Difficulty: Beginner

Module 3: Target Function Selection

Choosing the right function to hook determines whether your injection fires in milliseconds or never.

Why Function Choice Matters

ThreadlessInject works by hooking a function inside the target process so that when an existing thread calls that function, your shellcode executes. The choice of which function to hook is critical. Hook a function that is called frequently and you get near-instant execution. Hook a function that is never called and your shellcode sits dormant forever. Hook a function that is currently being executed by multiple threads and you risk crashing the process.

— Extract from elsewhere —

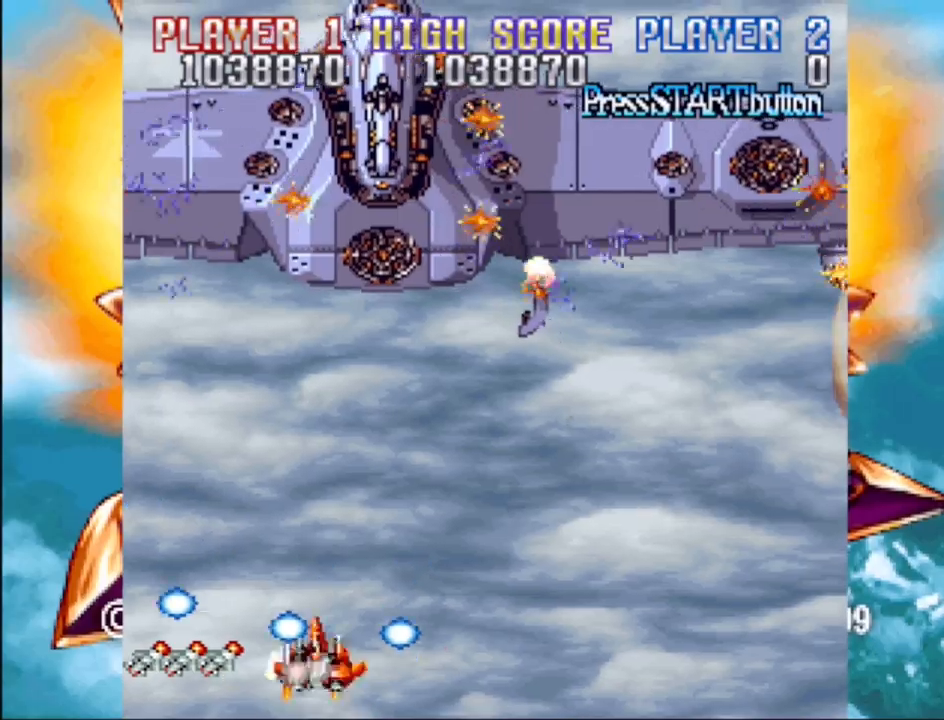
{"buttons": ["DPAD_RIGHT"]}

Requirements for a Good Target Function

A suitable target function for ThreadlessInject must satisfy several criteria simultaneously. Finding a function that meets all of these requirements is the art of target selection:

RequirementReasonRisk if Violated
Called frequentlyShellcode needs to execute promptlyPayload never fires or fires too late
Exported by a loaded DLLYou need to resolve its address from your injector processCannot find the function to hook
Prologue ≥ hook sizeNeed space for the hook instruction (5 bytes for a relative CALL/JMP, or 14 for an absolute JMP)Overwrite spills into next function, crash
Not currently executingThread safety during hook installationThread hits partially-written hook, crash
Not hooked by EDRAvoid conflicts with existing EDR hooksDouble-hook conflict, detection, crash
Safe to detour brieflyYour shellcode adds latency to the callTimeouts, UI freezes, deadlocks

Sleep-Based vs. Event-Driven Triggers

Target functions broadly fall into two categories based on when and why they are called:

Sleep-Based Targets

These are functions called on a timer or periodic basis. The most common example is a thread that calls Sleep() or WaitForSingleObject() in a loop. Many Windows services and background processes have worker threads that sleep for a fixed interval, wake up, do some work, and sleep again. Hooking the sleep function guarantees your code runs every time the thread wakes up from (or enters) a sleep cycle.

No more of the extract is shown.